Western culture, scholars say, rests on the twin foundations of Hellenism and Judaism. In this brilliant historical essay, BBC producer and writer Kriwaczek makes a solid case for adding Zoroastrianism to the mix.
One of the earliest of the known Indo-European religions, Zoroastrianism posits a dualistic view of the universe in which good forever struggles with evil. This was the religion of the early Aryans, the conquerors of northern India by way of Central Asia; in one way or another, Kriwaczek shows, it wandered into other cultures as well, often by way of kindred Manichaeism, to figure in the spiritual beliefs of the author of the Book of Daniel, the Vikings, the pre-Christian Bulgarians, and the Cathar heretics of southern France, who were burned at the stake en masse for rejecting triune orthodoxy in favor of the more black-and-white conception of the “Magians.” In a compelling insight, Kriwaczek attributes some of this chiaroscuro worldview to the environment of the religion’s birthplace, the high valleys of Afghanistan, where “blazing summers and crackling winters” blended with the prophet Mani’s painterly interest in light and darkness to yield “a fine art raised to the status of revealed religion—unique in spiritual history.” Zoroastrianism, Kriwaczek writes, is also very much alive and well, if perhaps thinly hidden, in that very homeland.
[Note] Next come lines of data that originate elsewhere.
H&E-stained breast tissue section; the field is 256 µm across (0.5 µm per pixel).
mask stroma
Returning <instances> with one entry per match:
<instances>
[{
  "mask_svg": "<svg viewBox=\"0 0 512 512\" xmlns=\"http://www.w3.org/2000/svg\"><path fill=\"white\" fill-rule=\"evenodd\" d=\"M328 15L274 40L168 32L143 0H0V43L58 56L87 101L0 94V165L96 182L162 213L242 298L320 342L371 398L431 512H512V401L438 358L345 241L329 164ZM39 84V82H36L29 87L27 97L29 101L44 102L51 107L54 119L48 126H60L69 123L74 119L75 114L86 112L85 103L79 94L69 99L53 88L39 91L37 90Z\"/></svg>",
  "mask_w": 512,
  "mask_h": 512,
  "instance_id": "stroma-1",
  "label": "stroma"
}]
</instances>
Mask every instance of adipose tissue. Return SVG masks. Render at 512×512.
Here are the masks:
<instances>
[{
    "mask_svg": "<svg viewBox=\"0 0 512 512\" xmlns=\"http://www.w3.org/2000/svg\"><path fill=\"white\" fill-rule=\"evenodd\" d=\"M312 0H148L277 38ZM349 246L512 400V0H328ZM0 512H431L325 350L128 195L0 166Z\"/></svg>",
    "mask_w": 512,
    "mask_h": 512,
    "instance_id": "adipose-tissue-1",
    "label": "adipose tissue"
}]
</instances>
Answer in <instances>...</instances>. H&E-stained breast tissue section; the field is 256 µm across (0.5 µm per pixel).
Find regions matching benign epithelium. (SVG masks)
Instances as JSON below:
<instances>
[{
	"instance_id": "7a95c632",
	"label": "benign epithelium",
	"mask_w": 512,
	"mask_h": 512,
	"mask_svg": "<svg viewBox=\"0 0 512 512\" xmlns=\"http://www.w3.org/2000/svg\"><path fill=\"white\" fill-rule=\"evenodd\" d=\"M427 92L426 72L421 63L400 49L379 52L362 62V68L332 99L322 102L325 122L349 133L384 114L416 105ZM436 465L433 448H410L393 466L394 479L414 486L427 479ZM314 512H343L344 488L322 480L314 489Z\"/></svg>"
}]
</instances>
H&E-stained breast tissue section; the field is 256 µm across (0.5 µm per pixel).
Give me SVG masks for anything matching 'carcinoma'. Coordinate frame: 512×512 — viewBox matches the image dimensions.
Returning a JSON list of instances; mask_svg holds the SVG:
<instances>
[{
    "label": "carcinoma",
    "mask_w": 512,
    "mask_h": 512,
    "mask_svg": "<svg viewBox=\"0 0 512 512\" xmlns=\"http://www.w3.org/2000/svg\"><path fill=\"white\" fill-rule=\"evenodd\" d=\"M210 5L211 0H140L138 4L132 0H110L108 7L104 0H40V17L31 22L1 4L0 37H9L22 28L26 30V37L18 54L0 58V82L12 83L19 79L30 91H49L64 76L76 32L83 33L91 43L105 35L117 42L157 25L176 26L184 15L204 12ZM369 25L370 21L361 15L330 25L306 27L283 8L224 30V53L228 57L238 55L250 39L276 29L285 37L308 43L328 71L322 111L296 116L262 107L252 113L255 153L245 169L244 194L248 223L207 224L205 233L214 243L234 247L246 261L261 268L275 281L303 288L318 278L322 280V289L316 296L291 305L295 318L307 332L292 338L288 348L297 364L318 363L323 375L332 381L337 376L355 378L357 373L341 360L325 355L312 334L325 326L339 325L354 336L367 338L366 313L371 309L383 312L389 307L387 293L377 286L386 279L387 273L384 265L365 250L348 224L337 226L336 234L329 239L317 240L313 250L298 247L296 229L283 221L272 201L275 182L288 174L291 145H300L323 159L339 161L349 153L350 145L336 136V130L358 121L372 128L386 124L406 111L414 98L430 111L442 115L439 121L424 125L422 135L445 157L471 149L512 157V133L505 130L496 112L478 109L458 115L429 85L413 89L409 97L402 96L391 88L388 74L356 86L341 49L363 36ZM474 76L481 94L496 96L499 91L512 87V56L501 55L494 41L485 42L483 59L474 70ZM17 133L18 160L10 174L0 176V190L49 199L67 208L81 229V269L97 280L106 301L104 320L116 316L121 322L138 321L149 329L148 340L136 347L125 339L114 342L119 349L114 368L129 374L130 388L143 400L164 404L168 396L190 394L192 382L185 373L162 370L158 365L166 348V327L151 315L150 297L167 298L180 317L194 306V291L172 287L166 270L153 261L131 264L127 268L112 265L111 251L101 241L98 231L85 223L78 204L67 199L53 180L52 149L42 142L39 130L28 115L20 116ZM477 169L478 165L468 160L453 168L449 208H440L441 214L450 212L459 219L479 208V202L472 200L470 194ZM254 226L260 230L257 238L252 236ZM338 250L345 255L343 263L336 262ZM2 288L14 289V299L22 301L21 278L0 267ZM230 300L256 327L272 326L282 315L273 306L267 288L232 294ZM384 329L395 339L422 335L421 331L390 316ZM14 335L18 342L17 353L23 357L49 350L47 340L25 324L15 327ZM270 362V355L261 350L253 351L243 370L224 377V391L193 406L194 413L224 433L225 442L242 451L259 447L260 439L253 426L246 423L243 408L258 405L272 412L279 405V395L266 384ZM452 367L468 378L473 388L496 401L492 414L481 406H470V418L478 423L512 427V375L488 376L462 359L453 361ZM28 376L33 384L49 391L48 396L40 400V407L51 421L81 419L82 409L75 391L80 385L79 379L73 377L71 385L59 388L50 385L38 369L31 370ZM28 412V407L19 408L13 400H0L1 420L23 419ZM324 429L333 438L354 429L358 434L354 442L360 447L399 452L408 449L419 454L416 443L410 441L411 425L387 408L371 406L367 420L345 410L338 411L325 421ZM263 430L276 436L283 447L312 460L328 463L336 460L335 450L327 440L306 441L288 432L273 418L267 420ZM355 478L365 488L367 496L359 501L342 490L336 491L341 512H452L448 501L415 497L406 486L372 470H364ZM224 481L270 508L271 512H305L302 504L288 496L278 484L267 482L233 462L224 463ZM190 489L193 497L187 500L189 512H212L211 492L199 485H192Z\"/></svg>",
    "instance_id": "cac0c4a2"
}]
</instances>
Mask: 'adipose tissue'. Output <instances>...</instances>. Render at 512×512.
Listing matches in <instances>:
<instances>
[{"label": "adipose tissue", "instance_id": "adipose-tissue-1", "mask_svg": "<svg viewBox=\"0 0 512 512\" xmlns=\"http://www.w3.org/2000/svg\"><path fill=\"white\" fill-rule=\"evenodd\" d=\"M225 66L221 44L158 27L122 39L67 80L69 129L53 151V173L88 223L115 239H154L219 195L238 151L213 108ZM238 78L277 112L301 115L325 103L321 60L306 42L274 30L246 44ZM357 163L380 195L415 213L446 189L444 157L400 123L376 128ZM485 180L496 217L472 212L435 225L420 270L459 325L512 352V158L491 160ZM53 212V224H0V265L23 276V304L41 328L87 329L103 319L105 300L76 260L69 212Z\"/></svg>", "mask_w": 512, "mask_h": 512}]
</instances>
The name of the Iranian city of Mehrabad, for instance, has its origins in a phrase meaning something like “faithful to Mithra” (a Zoroastrian deity); the joyous Iranian New Year’s celebration called Noruz is Zoroastrian through and through; and one of the avowed missions of the Taliban was to eradicate traces of this pre-Islamic belief from the Muslim practice of the Persianized urbanites of Afghanistan—another struggle of dark and light, of good and evil, one might say.
A lively, always captivating blend of comparative religion, cultural history, literary travel, and eccentric trivia that deserves a broad readership among the spiritually inclined.